When you look at a new project, what is the first commercial signal that tells you there is real value? Is it the logline, the comps, the cast, the mood reel, or the director/producer track record?
I like to come in at the pitch-deck and script-development stage. We begin with creative evaluation, the quality of the logline and tag line, the strength of the synopses (short and long ), the solidity of the outline or treatment, the script’s plot, characterisation, relatability, pace and any censorship risk, plus the overall pitch-deck and packaging, then layer the economic assessment once those pass.
What trend in the data is surprising you most right now, something you are already seeing in your numbers that the wider industry may not have caught up to yet?
The current SVOD playbook isn’t built for Africa’s scale or economics and will not unlock Africa’s audience opportunity.
Until we make Africa work commercially for our films, we will be feasting on crumbs from the West.
In real terms, which African territories outside Nigeria are most receptive to Nollywood? And what is misunderstood about Francophone West Africa as a theatrical market? What country has the most potential but is still untapped?
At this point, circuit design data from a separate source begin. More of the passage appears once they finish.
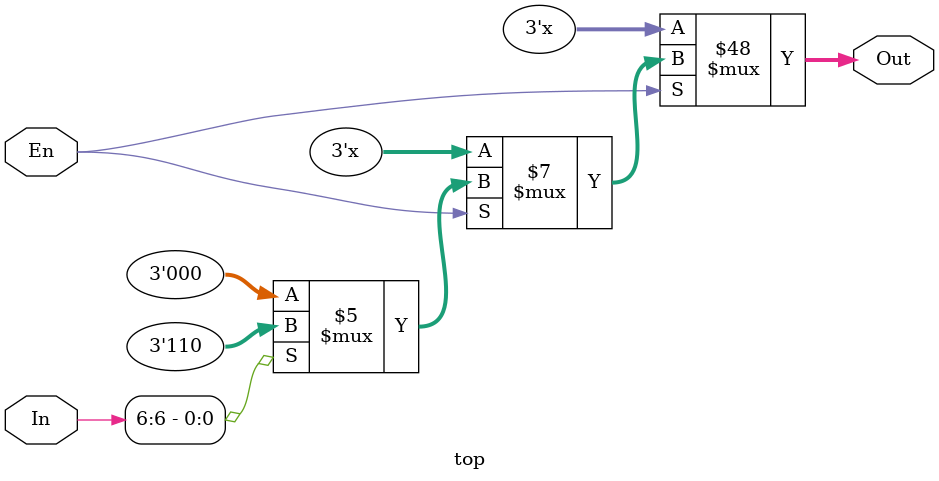
<source format=v>

module top(In,Out,En);
input [7:0]In;
output [2:0]Out;
input En;

reg [2:0]Out;
reg [2:0]i;

always @( En or In )
	if(En)
		for(i=0;i<7;i=i+1)
			if ( In[i] ) 
				Out=i;
	else 
		Out=2'b00;

endmodule
</source>
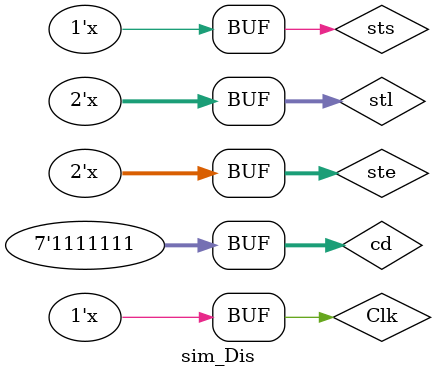
<source format=v>
`timescale 1ns / 1ps


module sim_Dis();
reg [1:0] stl;
reg sts;
reg [1:0] ste;
reg [6:0] cd;
reg Clk;
wire [6:0] dish;
wire [6:0] disl;
wire [7:0] Select;
Display test (stl, sts, ste, cd, Clk, dish, disl, Select);
initial
begin
    stl = 0;
    sts = 0;
    ste = 0;
    cd =  7'b1111111;
    Clk = 0;
end
always #1
begin
    Clk = !Clk;
end
always #10
begin
    stl = stl + 2'b01;
end
always #50
begin
    ste = ste + 2'b01;
end
always #100
begin
    sts = !sts;
end
endmodule

</source>
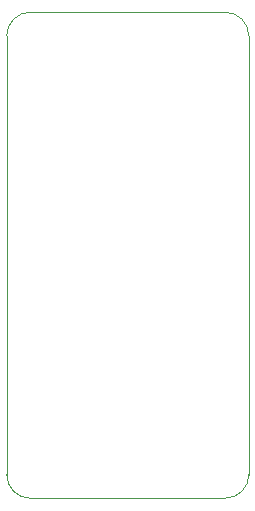
<source format=gbr>
%TF.GenerationSoftware,KiCad,Pcbnew,(6.0.8)*%
%TF.CreationDate,2023-05-03T15:07:48+02:00*%
%TF.ProjectId,Floppy Board v3.1,466c6f70-7079-4204-926f-617264207633,3.0*%
%TF.SameCoordinates,Original*%
%TF.FileFunction,Profile,NP*%
%FSLAX46Y46*%
G04 Gerber Fmt 4.6, Leading zero omitted, Abs format (unit mm)*
G04 Created by KiCad (PCBNEW (6.0.8)) date 2023-05-03 15:07:48*
%MOMM*%
%LPD*%
G01*
G04 APERTURE LIST*
%TA.AperFunction,Profile*%
%ADD10C,0.100000*%
%TD*%
G04 APERTURE END LIST*
D10*
X151812000Y-110808000D02*
X151812000Y-73660000D01*
X153812000Y-71660000D02*
X170312000Y-71660000D01*
X170312000Y-112808000D02*
G75*
G03*
X172312000Y-110808000I0J2000000D01*
G01*
X151812000Y-110808000D02*
G75*
G03*
X153812000Y-112808000I2000000J0D01*
G01*
X153812000Y-71660000D02*
G75*
G03*
X151812000Y-73660000I0J-2000000D01*
G01*
X170312000Y-112808000D02*
X153812000Y-112808000D01*
X172312000Y-73660000D02*
G75*
G03*
X170312000Y-71660000I-2000000J0D01*
G01*
X172312000Y-73660000D02*
X172312000Y-110808000D01*
M02*

</source>
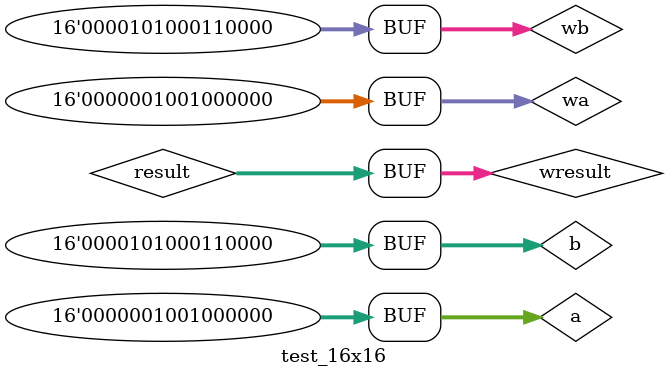
<source format=v>
module test_16x16;
reg [15:0] a,b;
wire [31:0] result;

vedic16x16 V0(a, b, result);

wire [31:0] wresult;
wire[15:0]  wa;
wire[15:0] wb;

assign wresult = result;
assign wa = a;
assign wb = b;


initial begin

    $display("TestBench Running...");
	$dumpfile("Mul.vcd");
    $dumpvars(0, test_16x16);

    #20 a= 16'b0000000000110000; b= 16'b0000101000100011;
    
    #20 a= 16'b0000001010100000; b= 16'b0000101000100101;
    
    #20 a= 16'b0000101000010011; b= 16'b0000101001110011;
    
    #20 a= 16'b0000001001000000; b= 16'b0000101000110000;
    
    //#50 $finish; 
end

//always #5 clk = ~clk  ; 

endmodule
</source>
The Francophone territories – In no particular order the border countries of Cameroon and Benin, then Togo, Ivory Coast, Guinea, Congo Brazzaville. A lot of people think the Francophone West African Theatrical Market is huge whereas it is only made up of a handful of single screen locations and only a few countries with 1 or 2 multiplexes. The total combined annual box office of Francophone West Africa is about 10% of Lagos’ annual box office. The 2 countries have the most potential but they lack cinema infrastructure, they are
Congo DRC & Ethiopia. Both with distinct cultural identity but also huge populations.
What genre of African story is undervalued right now, but if done correctly, could be the next major export product?
African Horror if well executed. African Sci-fi if well reimagined and contextualised.